Cyril Drujon et Stéphanie Davin
Face à l’amplification du phénomène, les collectivités locales recherchent des solutions
La première réaction des élus est souvent de réglementer et d’interdire à coup de panneaux, de portiques ou d’arrêtés municipaux. Autant de dispositifs qui seront souvent retoqués s’ils sont attaqués en justice, par exemple par le très actif Comité de Liaison du Camping-car. Par exemple, les portiques limitant la hauteur à l’entrée des parkings sont illégaux, car discriminatoires envers des véhicules d’une même catégorie, la M1, qui regroupe les moins de 3,5 tonnes, donc les voitures, mais aussi les vans et la majorité des camping-cars.

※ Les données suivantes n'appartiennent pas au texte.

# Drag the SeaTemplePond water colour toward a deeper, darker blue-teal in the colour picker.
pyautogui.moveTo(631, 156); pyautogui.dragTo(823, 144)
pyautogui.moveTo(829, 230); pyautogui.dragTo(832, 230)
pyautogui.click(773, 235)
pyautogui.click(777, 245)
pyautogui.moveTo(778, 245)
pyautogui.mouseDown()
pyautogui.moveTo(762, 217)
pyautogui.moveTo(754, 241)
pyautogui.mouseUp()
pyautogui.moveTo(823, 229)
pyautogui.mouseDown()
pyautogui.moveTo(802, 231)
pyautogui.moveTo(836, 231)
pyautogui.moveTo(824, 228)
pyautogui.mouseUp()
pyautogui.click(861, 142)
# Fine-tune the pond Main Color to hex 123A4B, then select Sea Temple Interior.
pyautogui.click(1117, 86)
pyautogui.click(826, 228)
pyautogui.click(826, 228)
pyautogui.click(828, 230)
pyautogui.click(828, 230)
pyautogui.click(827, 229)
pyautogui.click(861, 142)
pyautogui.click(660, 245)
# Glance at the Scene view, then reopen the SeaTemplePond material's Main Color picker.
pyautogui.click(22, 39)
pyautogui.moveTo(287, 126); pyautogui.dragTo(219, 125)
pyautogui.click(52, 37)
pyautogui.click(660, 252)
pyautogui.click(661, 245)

Illégal aussi le pictogramme camping-car barré de rouge, car ce symbole n’existe pas dans le code de la route.
Et même quand les interdictions s’avèrent parfaitement légales, encore faut-il avoir les moyens de les faire respecter. La mutualisation des moyens de police est une piste pour les petites communes.
Les interdictions existent, mais les petites communes n’ont ni policiers municipaux ni gardes champêtres pour les faire respecter.
Cyril Drujon
L’arrivée annoncée d’une brigade de gendarmerie enquête environnement à Embrun sera peut-être aussi un autre levier coercitif face aux transgresseurs d’interdiction.
Mais une autre façon d’aborder le phénomène « vanlifers » est de l’accompagner par de la pédagogie et des aménagements, potentiellement payants. L’enquête menée au Pays des Ecrins indique que 80 % des vacanciers et 67 % des saisonniers seraient près à payer pour des équipements tels que point d’eau, toilettes et douches.
Autrement dit, une formule primitive et rustique du terrain de camping.